Exelon and Xchange will be participants in the solicitation of proxies from Exelon shareholders for the Exelon Meeting or any adjournment or postponement thereof.  In addition, certain directors and executive officers of Exelon and Xchange may solicit proxies for the Exelon Meeting.  Information about Exelon and Exelon's directors and executive officers is available in Schedule I to the Prospectus/Offer to Exchange.  Information about Xchange and Xchange's directors and executive officers is available in Schedule II to the Prospectus/Offer to Exchange.  Information about any other participants will be included in the Definitive Exelon Meeting Proxy Statement.

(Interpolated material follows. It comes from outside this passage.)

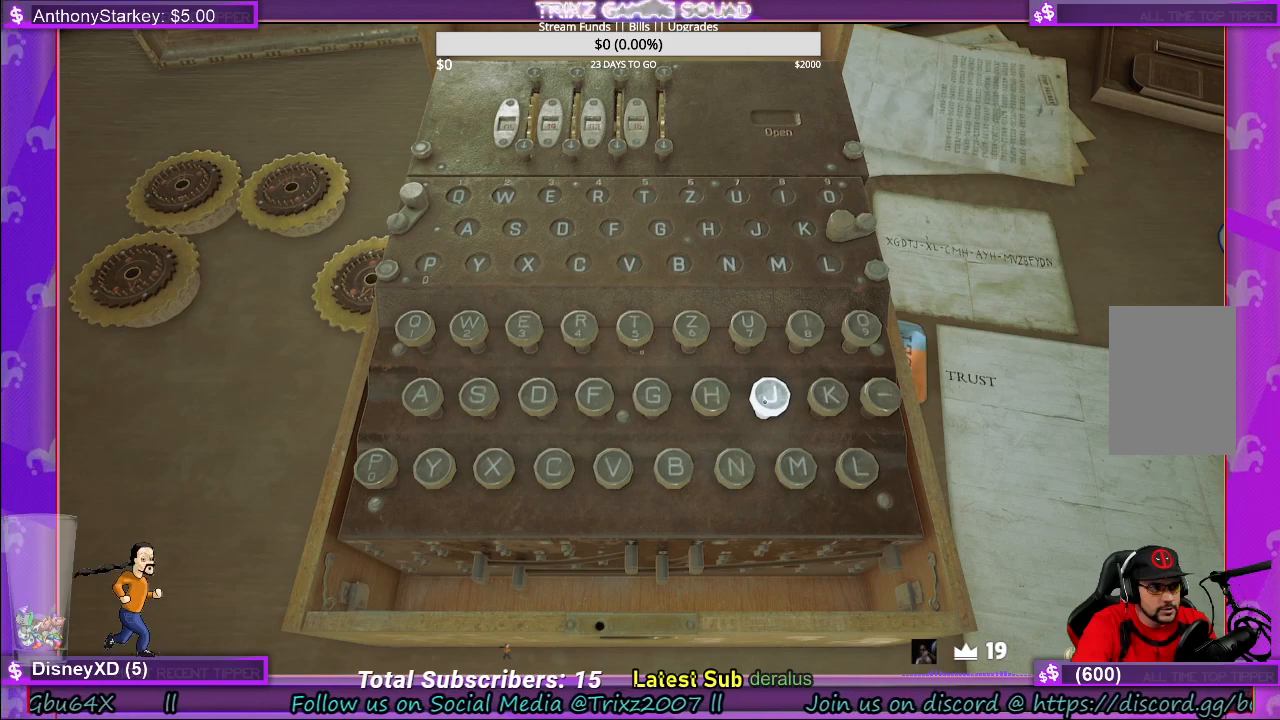
{"keys": [], "mouse": [], "events": []}
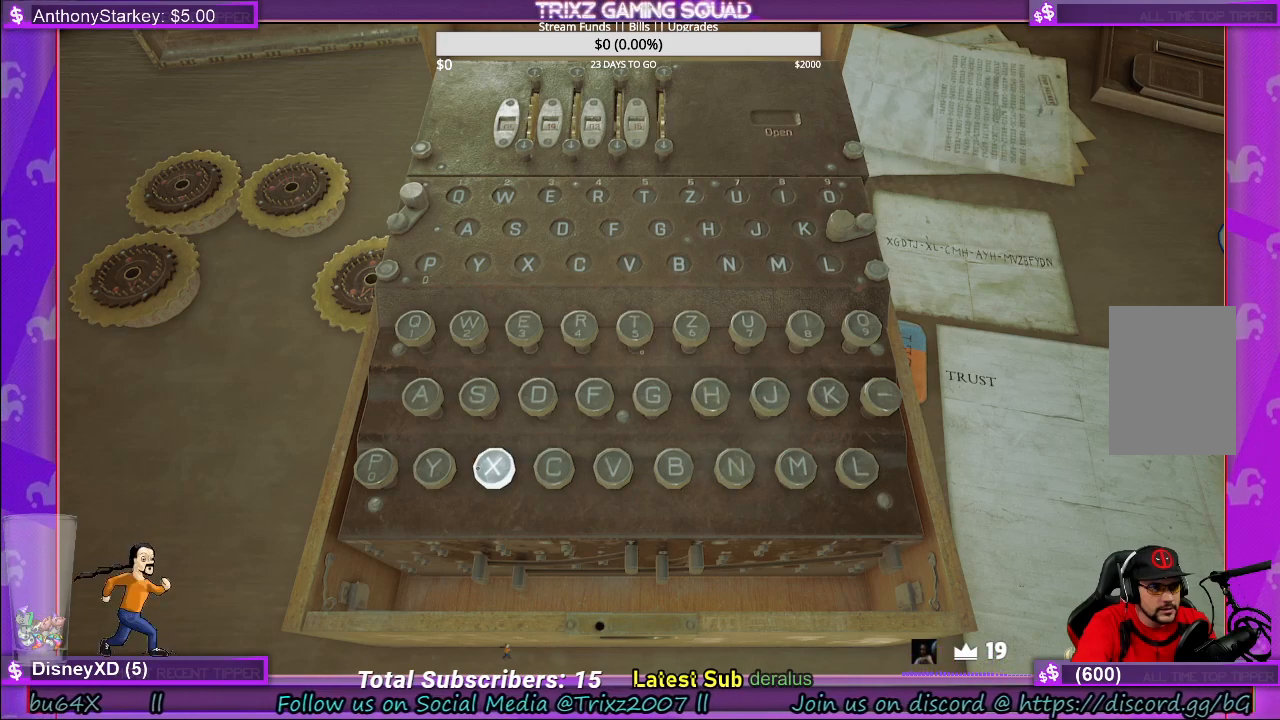
{"keys": [], "mouse": [], "events": []}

Forward Looking Statements

     This communication includes forward-looking statements.  There are a number of risks and uncertainties that could cause actual results to differ materially from the forward-looking statements made herein.   The factors that could cause actual results to differ materially from these forward-looking statements include Exelon's ability to achieve the synergies contemplated by the proposed transaction, Exelon's ability to promptly and effectively integrate the businesses of NRG and Exelon, and the timing to consummate the proposed transaction and obtain required regulatory approvals as well as those discussed in (1) the Exchange Offer Documents; (2) Exelon's 2008 Annual Report on Form 10-K in (a) ITEM 1A. Risk Factors, (b) ITEM 7. Management's Discussion and Analysis of Financial Condition and Results of Operations and (c) ITEM 8. Financial Statements and Supplementary Data: Note 18; (3) Exelon's First Quarter 2009 Quarterly Report on Form 10-Q in (a) Part II, Other Information, ITEM 1A. Risk Factors and (b) Part I, Financial Information, ITEM 1. Financial Statements: Note 13; and (4) other factors discussed in Exelon's filings with the SEC.  Readers are cautioned not to place undue reliance on these forward-looking statements, which apply only as of the date of this communication.  Exelon does not undertake any obligation to publicly release any revision to its forward-looking statements to reflect events or circumstances after the date of this communication, except as required by law.

     Statements made in connection with the Offer are not subject to the safe harbor protections provided to forward-looking statements under the Private Securities Litigation Reform Act of 1995.

     All information in this communication concerning NRG, including its business, operations, and financial results, was obtained from public sources.  While Exelon has no knowledge that any such information is inaccurate or incomplete, Exelon has not had the opportunity to verify any of that information.